=== Information shown ===

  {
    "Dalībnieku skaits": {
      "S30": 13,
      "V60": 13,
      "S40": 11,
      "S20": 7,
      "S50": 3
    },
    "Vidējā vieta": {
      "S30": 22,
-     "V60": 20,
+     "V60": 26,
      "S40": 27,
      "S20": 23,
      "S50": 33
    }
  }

* * *

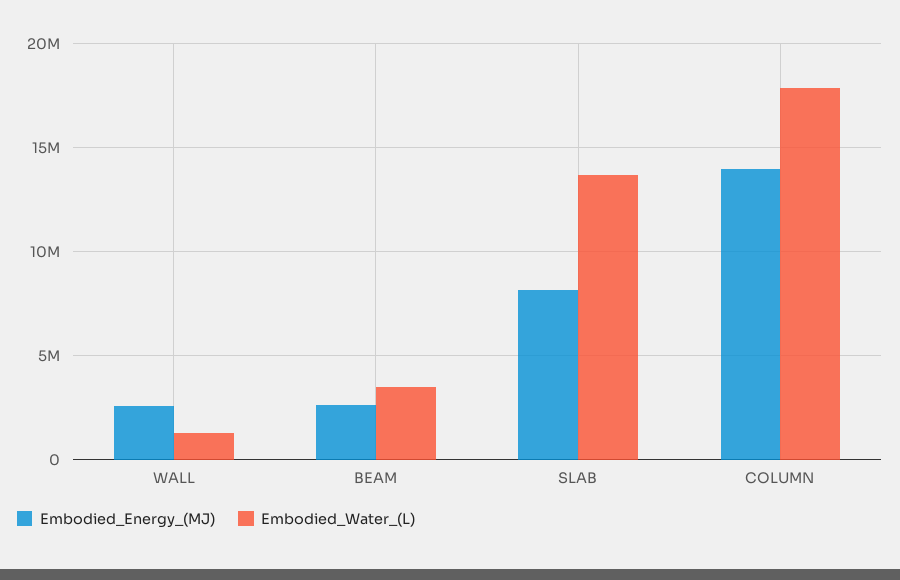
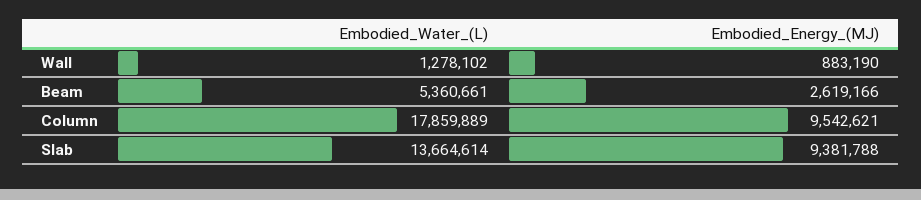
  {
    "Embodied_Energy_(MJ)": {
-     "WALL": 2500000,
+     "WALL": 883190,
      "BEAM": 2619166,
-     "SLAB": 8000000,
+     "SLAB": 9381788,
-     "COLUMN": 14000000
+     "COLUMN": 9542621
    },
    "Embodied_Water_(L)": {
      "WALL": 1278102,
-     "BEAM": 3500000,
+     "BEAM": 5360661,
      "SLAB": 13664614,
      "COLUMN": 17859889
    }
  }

==

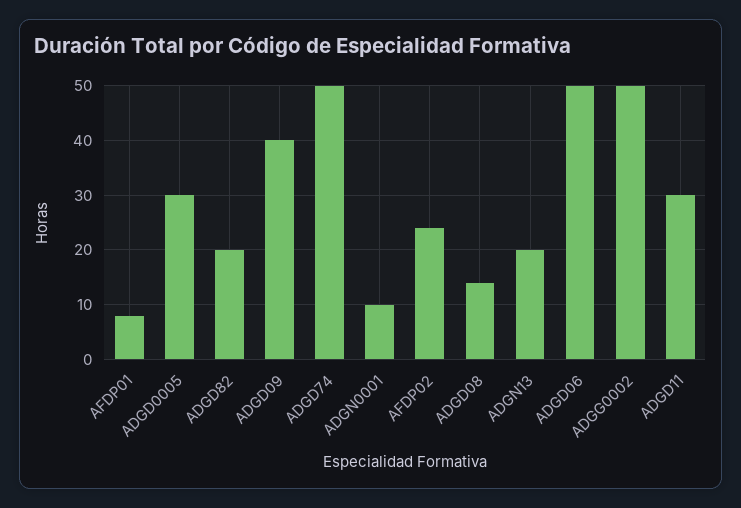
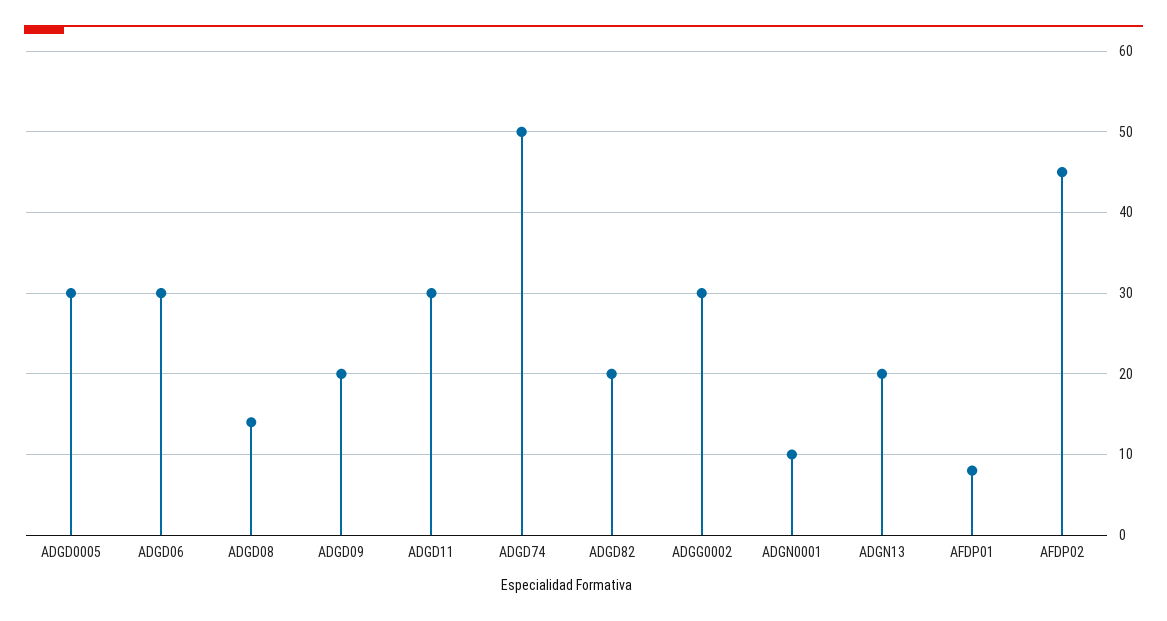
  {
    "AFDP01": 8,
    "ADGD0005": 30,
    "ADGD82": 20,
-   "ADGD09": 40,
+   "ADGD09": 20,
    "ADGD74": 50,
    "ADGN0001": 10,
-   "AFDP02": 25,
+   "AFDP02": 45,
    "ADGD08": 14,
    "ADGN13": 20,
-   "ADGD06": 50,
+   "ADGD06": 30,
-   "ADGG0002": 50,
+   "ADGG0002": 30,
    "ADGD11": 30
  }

=== Try it ===
Copy all lines from the data that hold the word "SLAB".

=== Expected answer ===
-     "SLAB": 8000000,
+     "SLAB": 9381788,
      "SLAB": 13664614,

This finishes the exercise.